** Opening Excerpted records block **

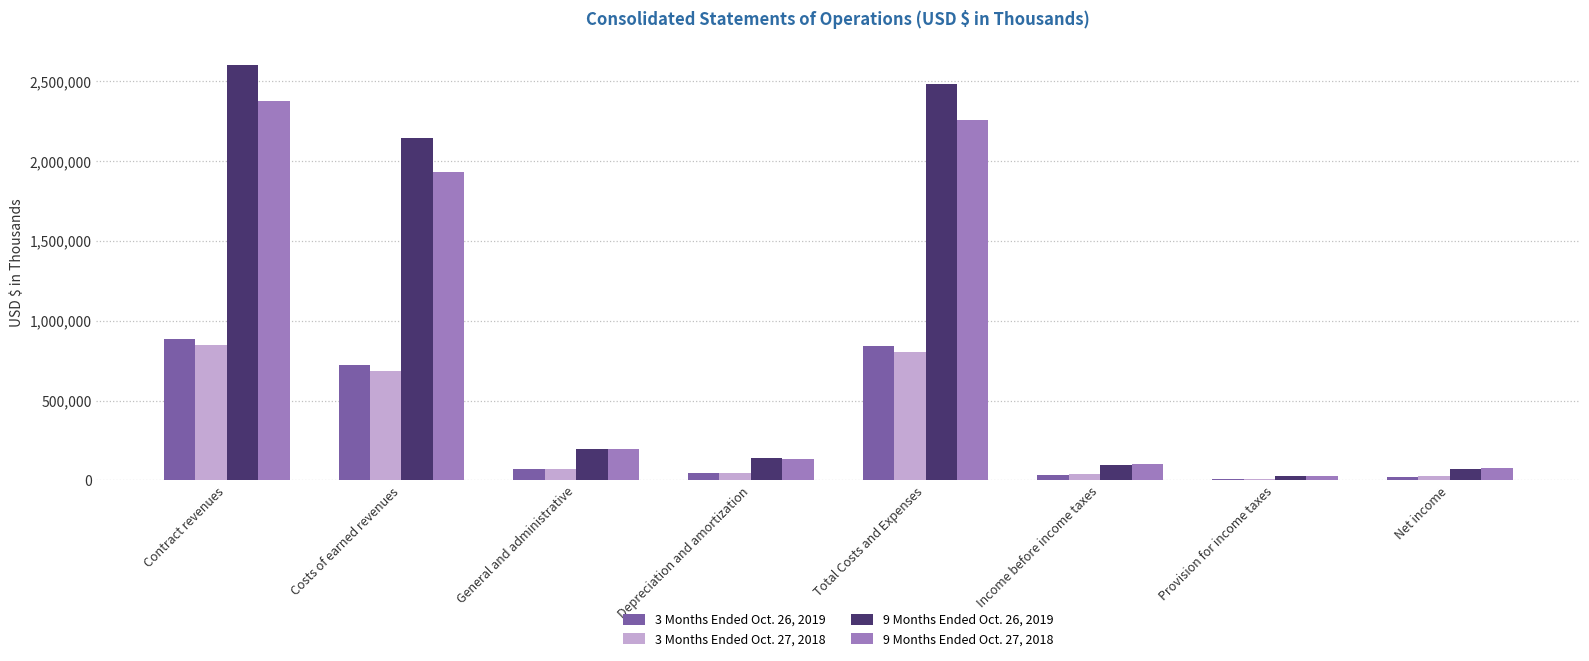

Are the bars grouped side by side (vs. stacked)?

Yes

** Closing Excerpted records block **
** Opening Excerpted records block **

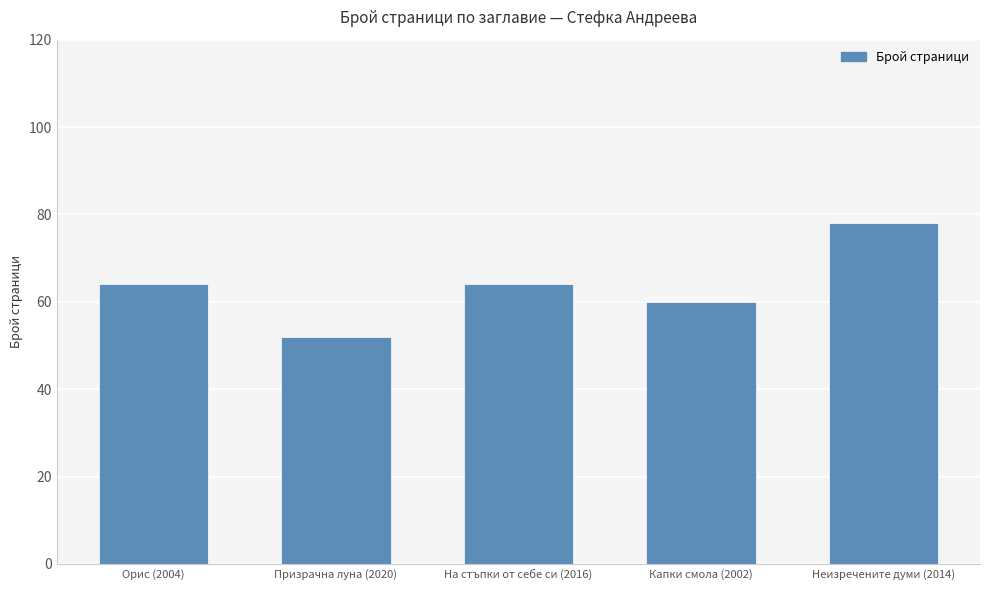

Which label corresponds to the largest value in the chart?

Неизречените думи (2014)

** Closing Excerpted records block **
** Opening Excerpted records block **

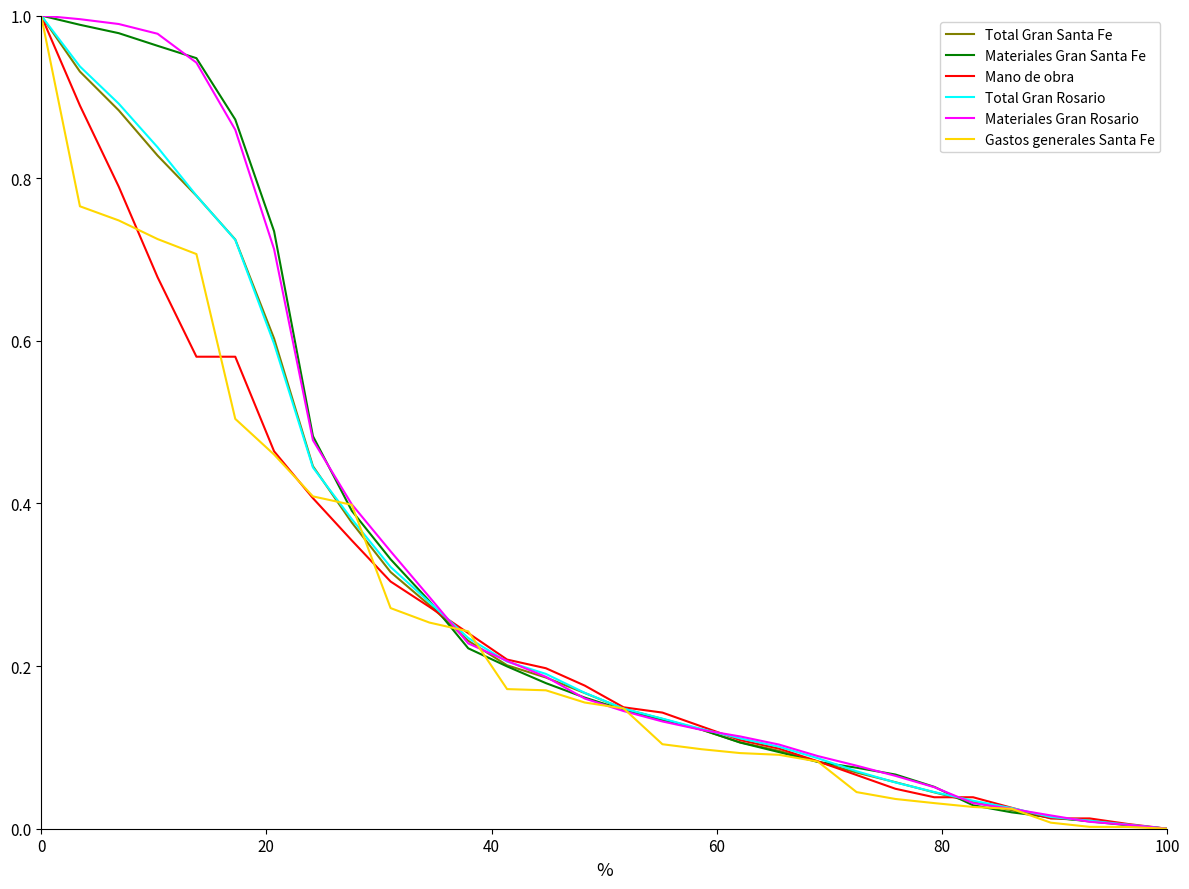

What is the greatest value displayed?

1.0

** Closing Excerpted records block **

**About this task**
Tally how many lines in the rows contain the string "value", matching case exactly. Reply with the number only.

**Solved problem**
2